Gözlerim uzakta duran, kalbimin mabedinde, sende. Üzerinde siyah bir takım elbise, elinde bir kadeh, dudaklarında hafif bir tebessüm, gözlerinde karşısındakine odaklanmış bir dikkat. Şimdi kafanı onaylayan bir şekilde sallıyor bu sırada kadehinden bir yudum almayı ihmal etmiyorsun. Bir şeyler söylüyorsun. Ne söylediğin önemli olmayan şeyler, ne de olsa senin dudaklarından döküldüğü sürece hepsi Hammurabi Kanunları kadar geçerli olacak benim için. Seni izliyorum. Ama izlemek için bir güce ihtiyacım var zira seni izlemek demek tüm gerçekliğin ile karşımda durman demek, benim için büyük çaplı bir kıyamet.
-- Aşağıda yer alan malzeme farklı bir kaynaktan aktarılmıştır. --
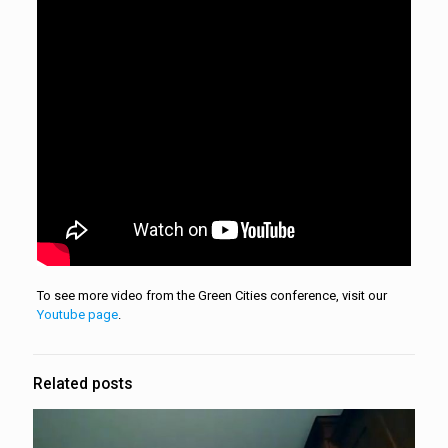
To see more video from the Green Cities conference, visit our
Youtube page
.
Related posts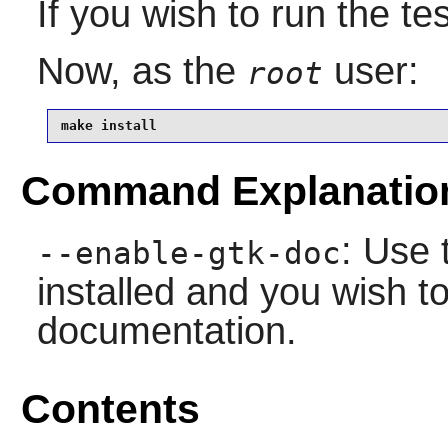
If you wish to run the te
Now, as the
user:
root
make install
Command Explanatio
: Use 
--enable-gtk-doc
installed and you wish to
documentation.
Contents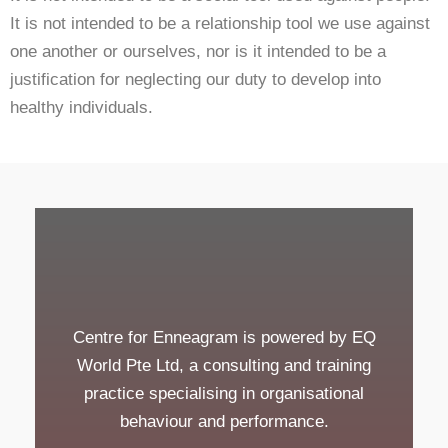
It is not intended to be a relationship tool we use against
one another or ourselves, nor is it intended to be a
justification for neglecting our duty to develop into
healthy individuals.
Centre for Enneagram is powered by EQ
World Pte Ltd, a consulting and training
practice specialising in organisational
behaviour and performance.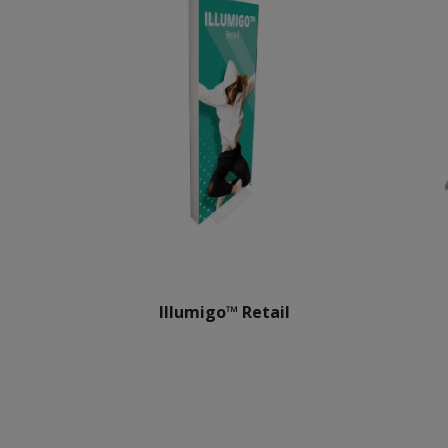
Illumigo™ Retail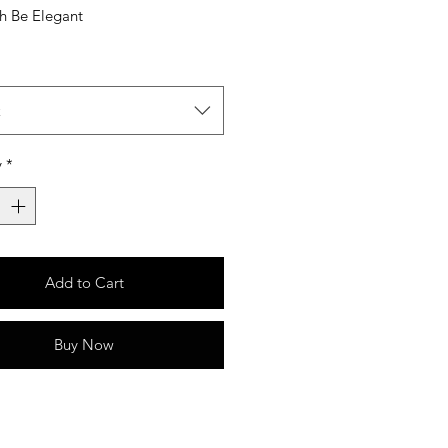
sh Be Elegant
t
y
*
Add to Cart
Buy Now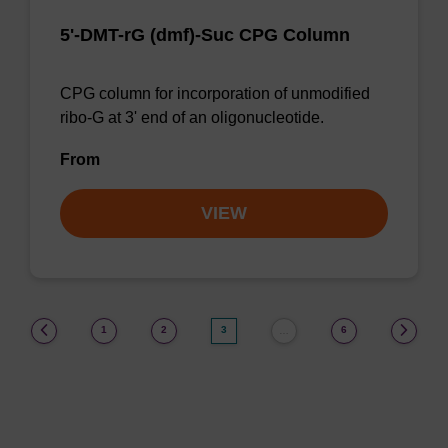
5'-DMT-rG (dmf)-Suc CPG Column
CPG column for incorporation of unmodified
ribo-G at 3' end of an oligonucleotide.
From
VIEW
(current)
1
2
3
6
…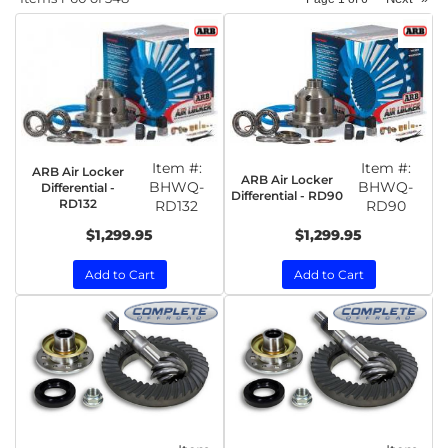
Item #:
Item #:
ARB Air Locker
ARB Air Locker
BHWQ-
BHWQ-
Differential -
Differential - RD90
RD132
RD132
RD90
$1,299.95
$1,299.95
Add to Cart
Add to Cart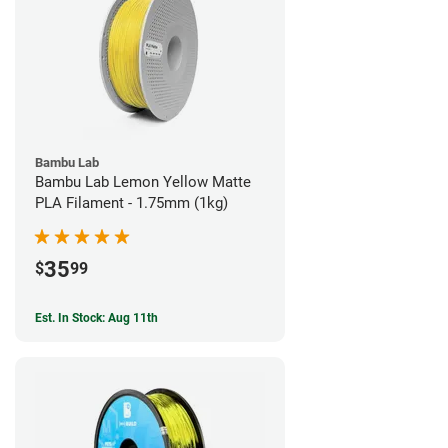
Bambu Lab
Bambu Lab Lemon Yellow Matte
PLA Filament - 1.75mm (1kg)
35
$
99
Est. In Stock: Aug 11th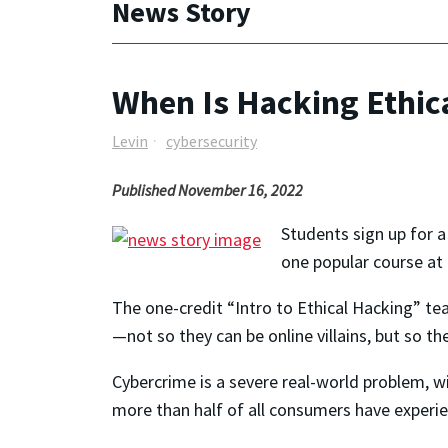
News Story
When Is Hacking Ethic
Levin
cybersecurity
Published November 16, 2022
Students sign up for a 
one popular course at 
The one-credit “Intro to Ethical Hacking” te
—not so they can be online villains, but so 
Cybercrime is a severe real-world problem, w
more than half of all consumers have experie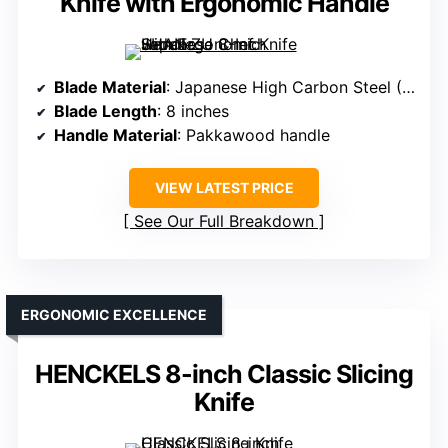
Knife with Ergonomic Handle
Blade Material
: Japanese High Carbon Steel (10Cr15CoMoV)
Blade Length
: 8 inches
Handle Material
: Pakkawood handle
VIEW LATEST PRICE
See Our Full Breakdown
ERGONOMIC EXCELLENCE
HENCKELS 8-inch Classic Slicing
Knife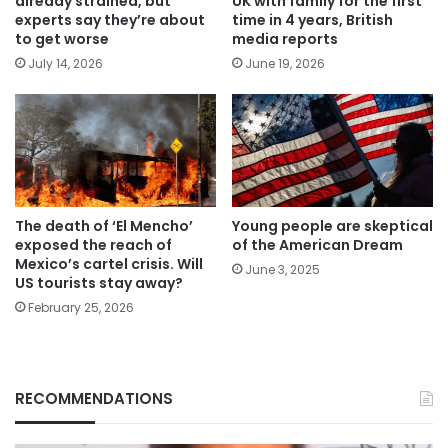
already strained, but
UK with family for the first
experts say they’re about
time in 4 years, British
to get worse
media reports
July 14, 2026
June 19, 2026
The death of ‘El Mencho’
Young people are skeptical
exposed the reach of
of the American Dream
Mexico’s cartel crisis. Will
June 3, 2025
US tourists stay away?
February 25, 2026
RECOMMENDATIONS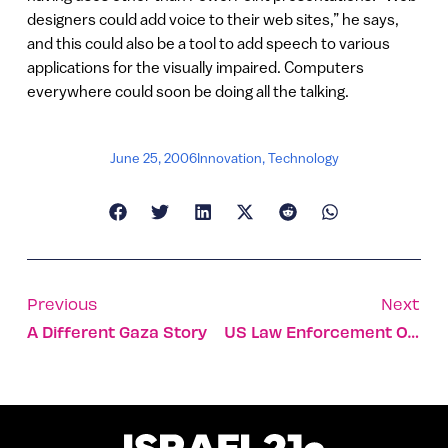
designers could add voice to their web sites,” he says,
and this could also be a tool to add speech to various
applications for the visually impaired. Computers
everywhere could soon be doing all the talking.
June 25, 2006
Innovation
,
Technology
Previous
Next
A Different Gaza Story
US Law Enforcement Officials Find Security In Israel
Sahi ne kadar oldu seni görmeyeli; bir yıl, iki yıl... Hayır, hayır tam tamına üç yıl belki biraz daha fazla. Sahi nasıl geldik buraya, neredeyiz biz? Sen neden buradasın, nasıl oldu da tekrar bir araya gelebildik? Konuşmuyor olsak da, beni görmüyor olsan da önemli değil. Şu an karşımda duruyor, gülüyor, yaşıyorsun. Bundan daha önemli ne olabilir ki? O kadar zaman özledim ki seni senden habersiz, o kadar yandım ki cehennemden beter, şimdi hiçbir şey önemli değil. Ağır acılar içinde hasta kıvranırken ben; birden oldu ve ilacım, yaşama enerjim karşımda belirdi. Şimdi durup bu güzel anın bu muhteşem görüntünün keyfini çıkarmak varken başka bir şey düşünmek tamamen günah sayılmalı. Ayaklarımın bağının çözüldüğünü hissedebiliyorum, bacaklarım titriyor çünkü kalbim o kadar hızlı çarpıyor ki şu an bir doktor olsa kalp krizi geçirdiğime kanaat getirebilirdi. Birkaç adım atıyorum, vücudumdaki tüm enerjiyi, şimdiye kadar sahip olmadığım tüm iradeyi kullanıp birkaç adım atıyorum. Bir sandalyeden tutunuyorum. Belki otursam daha sağlıklı olacak ama yapamıyorum, ruhum öyle bir heyecan ateşi ile yanıyor ki artık daha fazlası mümkün değil. Sandalyeye tutunuyorum tüm gücümle. Seni inceliyorum rüyalarımın onur konuğu, uykularımın bir numaralı düşmanını. Öyle az girerdin ki rüyalarıma, hem de öyle apansız zamanlarda. "Tamam," derdim "tamam artık bitti, hem içimde hem ruhumda". Sonra ansızın sızıverirdin rüyalarıma. Ne zaman aklıma düşsen hele de kendimle, kalbimle baş başa kaldığım gecelerde, sabahlar olmaz uykular tutmazdı. Seni düşünmek bir tür Çin eziyetiydi. Benden istenilen her şeyi yapar, benden istenilen her şeyi söylerdim yeterli biraz rahat verseydin hem ruhuma hem bedenime. Olmazdı, ne rahat verirdin ne tamamen giderdin. Musallat olmuş kötü bir hayalet gibi, yalnızca benim gördüğüm uğursuz bir hayalet gibi hayatımın her anında köşede durur ve beni izlerdin. Kendini hatırlatır gülüşlerimi çalardın. Sensiz geçen bunca yıl böyle sürdü gitti. 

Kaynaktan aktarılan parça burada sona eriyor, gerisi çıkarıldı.